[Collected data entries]
Start of Block
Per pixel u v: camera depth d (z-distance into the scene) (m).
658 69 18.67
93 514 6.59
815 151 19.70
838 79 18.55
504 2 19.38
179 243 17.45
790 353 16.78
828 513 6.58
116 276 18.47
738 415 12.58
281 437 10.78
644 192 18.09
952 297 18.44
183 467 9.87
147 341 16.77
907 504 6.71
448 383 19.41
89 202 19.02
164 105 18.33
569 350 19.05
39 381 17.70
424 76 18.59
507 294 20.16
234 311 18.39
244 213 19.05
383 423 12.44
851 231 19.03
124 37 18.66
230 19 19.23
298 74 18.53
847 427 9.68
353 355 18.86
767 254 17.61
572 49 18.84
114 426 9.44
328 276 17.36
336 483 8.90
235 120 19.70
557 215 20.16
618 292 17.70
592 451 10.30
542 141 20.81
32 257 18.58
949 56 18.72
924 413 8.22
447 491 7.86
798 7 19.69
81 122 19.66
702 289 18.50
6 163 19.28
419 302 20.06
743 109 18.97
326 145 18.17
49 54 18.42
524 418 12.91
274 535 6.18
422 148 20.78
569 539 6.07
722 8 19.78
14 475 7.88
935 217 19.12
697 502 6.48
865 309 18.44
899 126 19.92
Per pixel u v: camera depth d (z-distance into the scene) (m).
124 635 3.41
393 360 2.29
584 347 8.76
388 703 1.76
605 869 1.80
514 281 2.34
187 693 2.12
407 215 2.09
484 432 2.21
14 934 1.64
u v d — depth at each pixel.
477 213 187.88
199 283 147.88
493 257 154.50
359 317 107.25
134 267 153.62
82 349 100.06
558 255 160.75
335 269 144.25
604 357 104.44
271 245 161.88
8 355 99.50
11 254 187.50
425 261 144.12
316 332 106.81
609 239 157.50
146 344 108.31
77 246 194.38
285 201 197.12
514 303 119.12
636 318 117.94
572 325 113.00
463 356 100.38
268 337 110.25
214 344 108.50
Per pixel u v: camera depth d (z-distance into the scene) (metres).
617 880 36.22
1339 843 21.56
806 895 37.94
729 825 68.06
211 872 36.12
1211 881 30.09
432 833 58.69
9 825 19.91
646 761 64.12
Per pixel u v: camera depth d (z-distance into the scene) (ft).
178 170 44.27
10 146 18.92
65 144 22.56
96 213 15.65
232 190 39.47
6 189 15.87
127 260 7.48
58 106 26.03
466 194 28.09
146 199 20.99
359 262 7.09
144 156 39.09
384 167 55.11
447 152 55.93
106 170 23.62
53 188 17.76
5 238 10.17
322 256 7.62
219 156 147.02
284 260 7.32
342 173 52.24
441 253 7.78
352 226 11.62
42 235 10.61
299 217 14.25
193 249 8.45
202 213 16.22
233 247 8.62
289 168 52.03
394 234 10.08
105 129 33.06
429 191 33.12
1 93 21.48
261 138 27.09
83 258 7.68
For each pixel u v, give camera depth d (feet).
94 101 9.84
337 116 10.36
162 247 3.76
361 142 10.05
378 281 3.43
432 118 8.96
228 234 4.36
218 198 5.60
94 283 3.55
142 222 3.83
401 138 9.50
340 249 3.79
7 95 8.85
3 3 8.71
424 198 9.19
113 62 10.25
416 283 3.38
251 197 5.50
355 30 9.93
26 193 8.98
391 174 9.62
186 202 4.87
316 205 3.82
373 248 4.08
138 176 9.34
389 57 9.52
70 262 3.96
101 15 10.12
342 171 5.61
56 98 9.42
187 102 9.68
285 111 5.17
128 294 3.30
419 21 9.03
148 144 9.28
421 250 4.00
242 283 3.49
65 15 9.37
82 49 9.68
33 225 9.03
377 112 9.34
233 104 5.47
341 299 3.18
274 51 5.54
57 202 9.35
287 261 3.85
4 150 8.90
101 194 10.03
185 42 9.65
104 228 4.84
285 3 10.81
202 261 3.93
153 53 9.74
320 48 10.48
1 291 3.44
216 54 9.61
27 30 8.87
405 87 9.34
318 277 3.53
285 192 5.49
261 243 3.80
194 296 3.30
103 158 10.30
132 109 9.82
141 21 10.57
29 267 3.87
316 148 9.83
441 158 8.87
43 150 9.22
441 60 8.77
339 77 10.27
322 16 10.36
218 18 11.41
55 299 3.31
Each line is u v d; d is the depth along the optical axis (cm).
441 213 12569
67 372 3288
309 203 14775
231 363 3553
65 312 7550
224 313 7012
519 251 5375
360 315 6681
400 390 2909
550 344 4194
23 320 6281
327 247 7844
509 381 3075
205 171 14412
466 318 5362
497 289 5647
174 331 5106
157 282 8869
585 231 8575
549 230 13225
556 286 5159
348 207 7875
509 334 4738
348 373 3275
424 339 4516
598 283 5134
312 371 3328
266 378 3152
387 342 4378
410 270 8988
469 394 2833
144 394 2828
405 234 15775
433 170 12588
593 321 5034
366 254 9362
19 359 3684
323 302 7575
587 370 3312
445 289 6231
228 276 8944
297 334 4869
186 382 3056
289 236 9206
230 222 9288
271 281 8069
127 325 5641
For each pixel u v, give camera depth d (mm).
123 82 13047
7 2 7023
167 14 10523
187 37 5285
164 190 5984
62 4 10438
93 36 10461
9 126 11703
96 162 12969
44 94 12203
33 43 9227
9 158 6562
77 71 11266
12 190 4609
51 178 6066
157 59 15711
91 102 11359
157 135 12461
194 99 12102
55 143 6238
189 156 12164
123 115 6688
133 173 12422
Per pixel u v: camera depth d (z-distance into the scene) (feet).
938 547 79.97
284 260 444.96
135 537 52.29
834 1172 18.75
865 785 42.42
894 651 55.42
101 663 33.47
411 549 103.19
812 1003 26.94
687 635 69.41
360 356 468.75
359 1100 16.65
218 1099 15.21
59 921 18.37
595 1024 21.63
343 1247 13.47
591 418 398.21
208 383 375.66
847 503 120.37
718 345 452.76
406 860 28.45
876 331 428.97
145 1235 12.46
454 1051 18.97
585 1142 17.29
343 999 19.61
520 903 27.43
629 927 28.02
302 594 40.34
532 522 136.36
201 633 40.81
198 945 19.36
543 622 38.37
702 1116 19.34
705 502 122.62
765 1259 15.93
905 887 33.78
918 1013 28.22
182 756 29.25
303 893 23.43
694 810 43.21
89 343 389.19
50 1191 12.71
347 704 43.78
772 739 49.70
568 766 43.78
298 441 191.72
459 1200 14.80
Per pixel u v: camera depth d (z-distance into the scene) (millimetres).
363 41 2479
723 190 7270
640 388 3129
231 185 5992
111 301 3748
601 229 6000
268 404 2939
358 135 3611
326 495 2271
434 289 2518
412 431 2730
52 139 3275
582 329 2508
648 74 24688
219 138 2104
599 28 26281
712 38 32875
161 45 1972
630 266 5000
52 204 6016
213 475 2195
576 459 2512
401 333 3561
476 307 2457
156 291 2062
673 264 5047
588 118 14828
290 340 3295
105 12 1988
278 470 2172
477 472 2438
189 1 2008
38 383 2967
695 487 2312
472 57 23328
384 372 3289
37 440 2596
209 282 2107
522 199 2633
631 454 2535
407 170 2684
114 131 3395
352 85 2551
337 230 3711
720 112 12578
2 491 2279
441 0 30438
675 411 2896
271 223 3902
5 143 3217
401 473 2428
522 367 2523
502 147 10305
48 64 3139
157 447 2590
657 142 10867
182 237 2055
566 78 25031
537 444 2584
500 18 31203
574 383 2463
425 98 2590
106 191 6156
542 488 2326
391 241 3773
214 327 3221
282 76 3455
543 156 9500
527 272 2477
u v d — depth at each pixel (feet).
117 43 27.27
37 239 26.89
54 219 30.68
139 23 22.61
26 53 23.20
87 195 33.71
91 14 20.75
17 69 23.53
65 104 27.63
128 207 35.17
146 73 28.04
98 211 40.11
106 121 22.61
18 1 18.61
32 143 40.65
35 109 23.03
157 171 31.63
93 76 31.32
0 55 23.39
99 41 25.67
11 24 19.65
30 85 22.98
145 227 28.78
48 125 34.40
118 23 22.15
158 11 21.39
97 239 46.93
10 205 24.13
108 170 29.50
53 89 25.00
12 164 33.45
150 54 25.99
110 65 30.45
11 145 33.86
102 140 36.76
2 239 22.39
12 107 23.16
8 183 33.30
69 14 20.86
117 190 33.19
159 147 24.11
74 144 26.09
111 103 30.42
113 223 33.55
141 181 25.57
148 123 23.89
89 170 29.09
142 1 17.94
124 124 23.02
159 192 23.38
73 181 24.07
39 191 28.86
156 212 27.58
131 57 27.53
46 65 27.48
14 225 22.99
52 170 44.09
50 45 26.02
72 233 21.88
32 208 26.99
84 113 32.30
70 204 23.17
End of Block
_Assigned task_
In the data above, tally the lines that contain the string "depth" and give that figure alone.

_Answer to the problem_
11